Jan de Bont, who was the cinematographer on the Tippi Hedren project Roar (which we absolutely must get into soon), Cujo and Die Hard, as well as the director of Speed and Twister, is the director of the final product, which was a troubled shoot that had cinematographer Caleb Deschanel (father of Emily and Zooey) leave one week into filming.

Exterior shots and the billiard room scenes use Harlaxton Manor — the house from The Ruling Class — as Hill House, while the interiors were filmed in a dome-shaped hangar in Long Beach, California that once housed Howard Hughes’ gigantic Spruce Goose.

Eleanor “Nell” Vance (Lili Taylor, The Conjuring) has just lost her home after caring for her invalid mother for more than a decade. She gets a call from Dr. David Marrow (Liam Neeson), who is conducting a study of insomniacs at Hill House, which will include Luke Sanderson (Owen Wilson), Theodora (Catherine Zeta-Jones) and two of Marrow’s research assistants.

When they arrive at the foreboding house, they meet its caretakers, the Dudleys (Bruce Dern and theater actress Marian Seldes), who lock everyone into the mansion. Unknown to everyone involved, Dr. Marrow’s doesn’t intend to study insomnia, but instead how the body reacts to fear. He plans on slowly exposing everyone to increasing amounts of terror.

That’s when Dr. Marrow tells the story of Hill House, a place built by Hugh Crain, who built it for his wife and children, who all died at birth. Crain’s wife killed herself before the house was finished and the tycoon became a recluse. One of the assistants doesn’t believe this story and she’s instantly injured, taking Marrow’s two helpers out of the equation as they leave for the hospital.

Before you know it, statues are coming to life, words are being written in blood and statues are trying to drown people. Turns out that Crain used orphans for child labor and would torture and kill them in his home before burning their bodies. He also had a second wife and Eleanor is a relative of the family who feels that she has to stay in the house to keep the children safe forever.

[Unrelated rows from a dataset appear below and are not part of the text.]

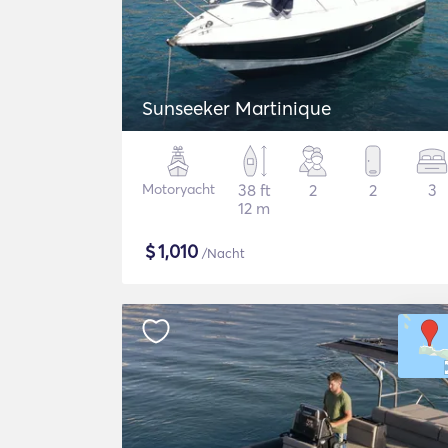
Sunseeker Martinique
Motoryacht
38 ft
2
2
3
12 m
$
1,010
/Nacht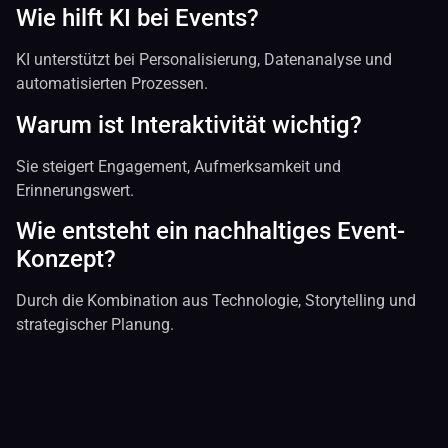
Wie hilft KI bei Events?
KI unterstützt bei Personalisierung, Datenanalyse und
automatisierten Prozessen.
Warum ist Interaktivität wichtig?
Sie steigert Engagement, Aufmerksamkeit und
Erinnerungswert.
Wie entsteht ein nachhaltiges Event-
Konzept?
Durch die Kombination aus Technologie, Storytelling und
strategischer Planung.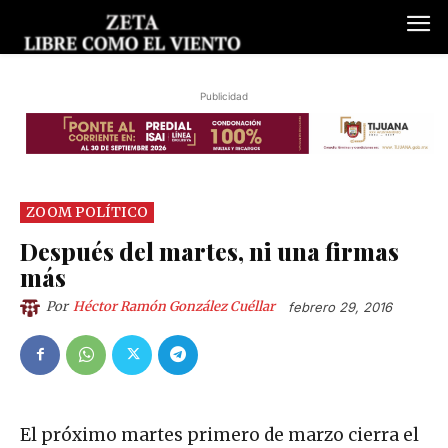
Publicidad
ZOOM POLÍTICO
Después del martes, ni una firmas
más
Por
Héctor Ramón González Cuéllar
febrero 29, 2016
El próximo martes primero de marzo cierra el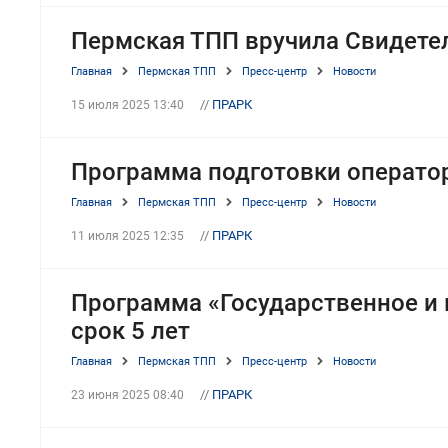
Пермская ТПП вручила Свидете
Главная
Пермская ТПП
Пресс-центр
Новости
//
ПРАРК
15 июля 2025 13:40
Программа подготовки оператор
Главная
Пермская ТПП
Пресс-центр
Новости
//
ПРАРК
11 июля 2025 12:35
Программа «Государственное и
срок 5 лет
Главная
Пермская ТПП
Пресс-центр
Новости
//
ПРАРК
23 июня 2025 08:40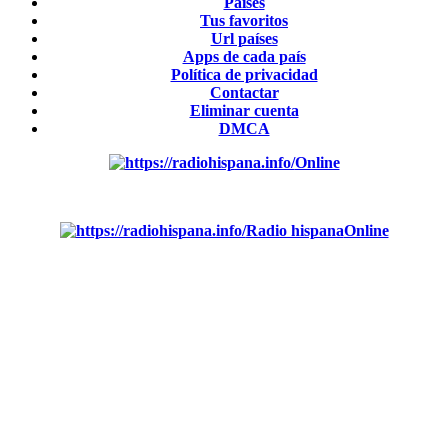
Países
Tus favoritos
Url países
Apps de cada país
Política de privacidad
Contactar
Eliminar cuenta
DMCA
Online
Emisoras de radio por web y móvil.
Radio hispana
Online
Todas las principales estaciones de radio del mundo hispano,
portugués-brasileiro y anglosajon (ARGENTINA, BOLIVIA,
BRASIL, CHILE, COLOMBIA, COSTA RICA, CUBA,
ECUADOR, EL SALVADOR, ESPAÑA, GUATEMALA,
HAITI, HONDURAS, JAMAICA, MÉXICO, NICARAGUA,
PANAMA, PARAGUAY, PERÚ, PORTUGAL, PUERTO
RICO, REINO UNIDO, DOMINICANA, TRINIDAD AND
TOBAGO, URUGUAY y VENEZUELA). Haga clic en el logo
de las estaciones de radio para oirlas. (Estamos trabajando
incorporando más estaciones diariamente).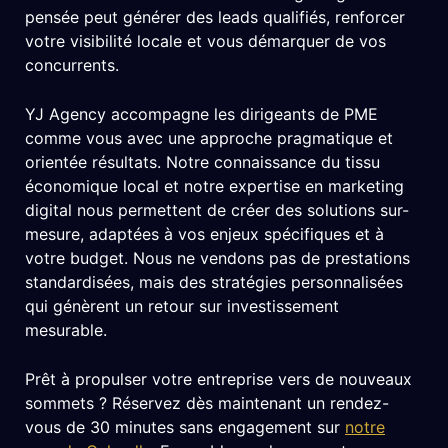
pensée peut générer des leads qualifiés, renforcer
votre visibilité locale et vous démarquer de vos
concurrents.
YJ Agency accompagne les dirigeants de PME
comme vous avec une approche pragmatique et
orientée résultats. Notre connaissance du tissu
économique local et notre expertise en marketing
digital nous permettent de créer des solutions sur-
mesure, adaptées à vos enjeux spécifiques et à
votre budget. Nous ne vendons pas de prestations
standardisées, mais des stratégies personnalisées
qui génèrent un retour sur investissement
mesurable.
Prêt à propulser votre entreprise vers de nouveaux
sommets ? Réservez dès maintenant un rendez-
vous de 30 minutes sans engagement sur
notre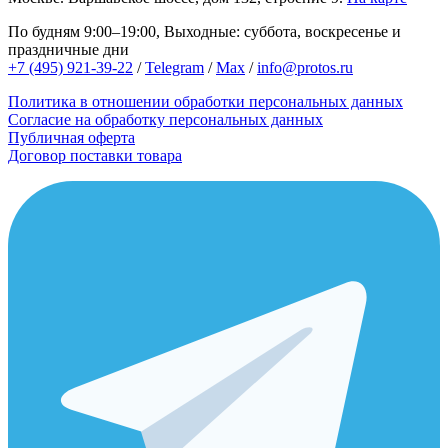
По будням 9:00–19:00, Выходные: суббота, воскресенье и
праздничные дни
+7 (495) 921-39-22
/
Telegram
/
Max
/
info@protos.ru
Политика в отношении обработки персональных данных
Согласие на обработку персональных данных
Публичная оферта
Договор поставки товара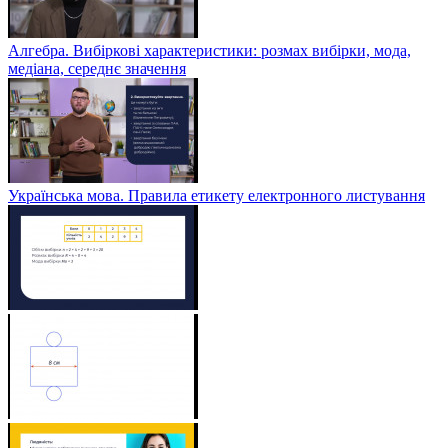
Алгебра. Вибіркові характеристики: розмах вибірки, мода,
медіана, середнє значення
Українська мова. Правила етикету електронного листування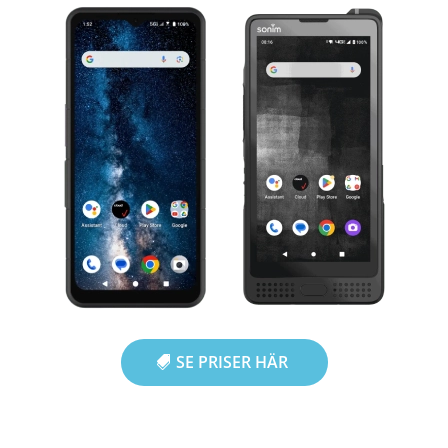
SE PRISER HÄR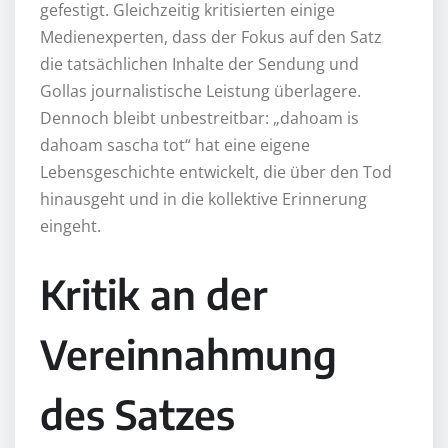
gefestigt. Gleichzeitig kritisierten einige
Medienexperten, dass der Fokus auf den Satz
die tatsächlichen Inhalte der Sendung und
Gollas journalistische Leistung überlagere.
Dennoch bleibt unbestreitbar: „dahoam is
dahoam sascha tot“ hat eine eigene
Lebensgeschichte entwickelt, die über den Tod
hinausgeht und in die kollektive Erinnerung
eingeht.
Kritik an der
Vereinnahmung
des Satzes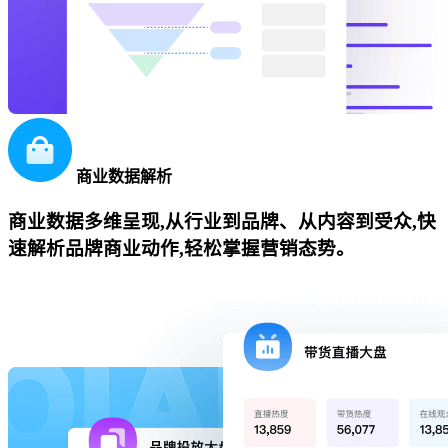
商业数据解析
商业数据多维呈现,从行业到品牌、从内容到受众,快
速解析品牌商业动作,轻松掌握营销态势。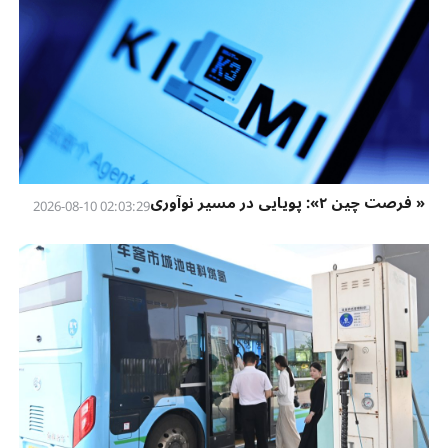
« فرصت چین ۲»: پویایی در مسیر نوآوری
02:03:29 2026-08-10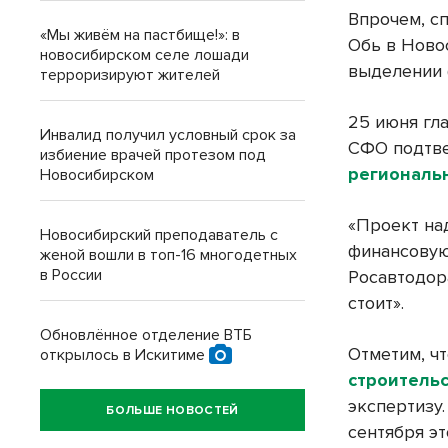
Впрочем, с
«Мы живём на пастбище!»: в
Обь в Ново
новосибирском селе лошади
выделении 
терроризируют жителей
25 июня гл
Инвалид получил условный срок за
СФО подтв
избиение врачей протезом под
регионал
Новосибирском
«Проект на
Новосибирский преподаватель с
финансовую
женой вошли в топ-16 многодетных
в России
Росавтодора
стоит».
Обновлённое отделение ВТБ
Отметим, ч
открылось в Искитиме
строитель
экспертизу
БОЛЬШЕ НОВОСТЕЙ
сентября эт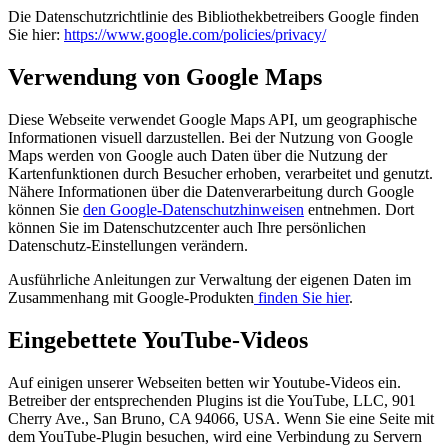
Die Datenschutzrichtlinie des Bibliothekbetreibers Google finden
Sie hier:
https://www.google.com/policies/privacy/
Verwendung von Google Maps
Diese Webseite verwendet Google Maps API, um geographische
Informationen visuell darzustellen. Bei der Nutzung von Google
Maps werden von Google auch Daten über die Nutzung der
Kartenfunktionen durch Besucher erhoben, verarbeitet und genutzt.
Nähere Informationen über die Datenverarbeitung durch Google
können Sie
den Google-Datenschutzhinweisen
entnehmen. Dort
können Sie im Datenschutzcenter auch Ihre persönlichen
Datenschutz-Einstellungen verändern.
Ausführliche Anleitungen zur Verwaltung der eigenen Daten im
Zusammenhang mit Google-Produkten
finden Sie hier
.
Eingebettete YouTube-Videos
Auf einigen unserer Webseiten betten wir Youtube-Videos ein.
Betreiber der entsprechenden Plugins ist die YouTube, LLC, 901
Cherry Ave., San Bruno, CA 94066, USA. Wenn Sie eine Seite mit
dem YouTube-Plugin besuchen, wird eine Verbindung zu Servern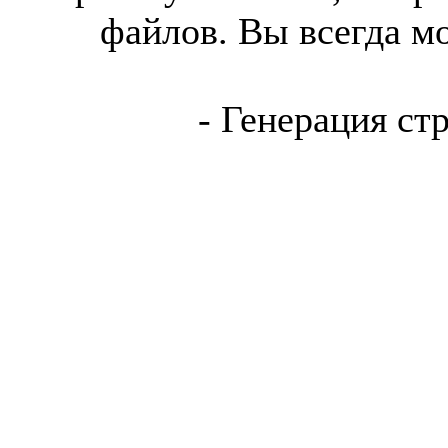
файлов. Вы всегда м
- Генерация ст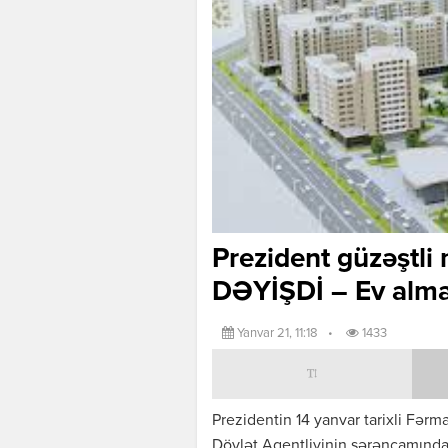
Prezident güzəştli
DƏYİŞDİ – Ev al
Yanvar 21, 11:18
•
1433
Prezidentin 14 yanvar tarixli Fərm
Dövlət Agentliyinin sərəncamında 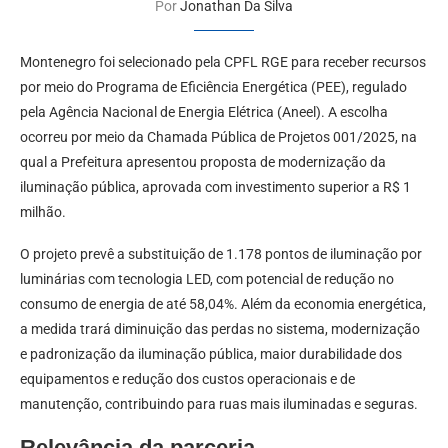
Por
Jonathan Da Silva
Montenegro foi selecionado pela CPFL RGE para receber recursos
por meio do Programa de Eficiência Energética (PEE), regulado
pela Agência Nacional de Energia Elétrica (Aneel). A escolha
ocorreu por meio da Chamada Pública de Projetos 001/2025, na
qual a Prefeitura apresentou proposta de modernização da
iluminação pública, aprovada com investimento superior a R$ 1
milhão.
O projeto prevê a substituição de 1.178 pontos de iluminação por
luminárias com tecnologia LED, com potencial de redução no
consumo de energia de até 58,04%. Além da economia energética,
a medida trará diminuição das perdas no sistema, modernização
e padronização da iluminação pública, maior durabilidade dos
equipamentos e redução dos custos operacionais e de
manutenção, contribuindo para ruas mais iluminadas e seguras.
Relevância da parceria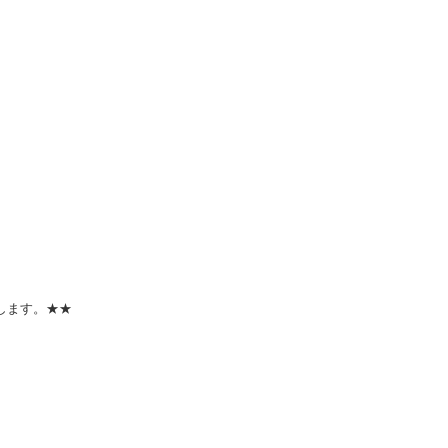
します。★★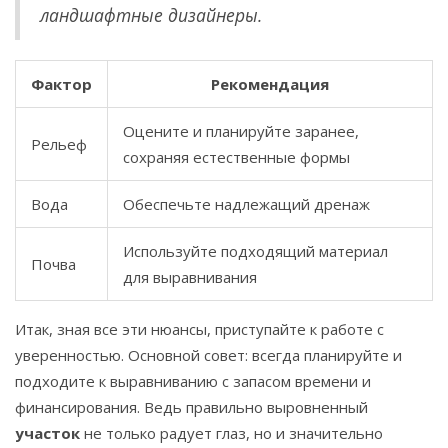
ландшафтные дизайнеры.
Фактор
Рекомендация
Оцените и планируйте заранее,
Рельеф
сохраняя естественные формы
Вода
Обеспечьте надлежащий дренаж
Используйте подходящий материал
Почва
для выравнивания
Итак, зная все эти нюансы, приступайте к работе с
уверенностью. Основной совет: всегда планируйте и
подходите к выравниванию с запасом времени и
финансирования. Ведь правильно выровненный
участок
не только радует глаз, но и значительно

Keep in mind — this isn’t a remake of the Robert Wise film, as the production company didn’t get the rights and weren’t allowed to replicate any of the shots from the original. Instead, they had to start from scratch.

My biggest issue with this film is that has no real idea of what kind of movie it wants to be. Is it a Disney style movie like The Haunted Mansion? Or is a gory shocker? Because if you want to see Owen Wilson get beheaded, well, good news. This is the movie for you. This is a CGI dependent affair and what was cutting edge in 1999 looks dated today, unlike the 1963 film which is timeless.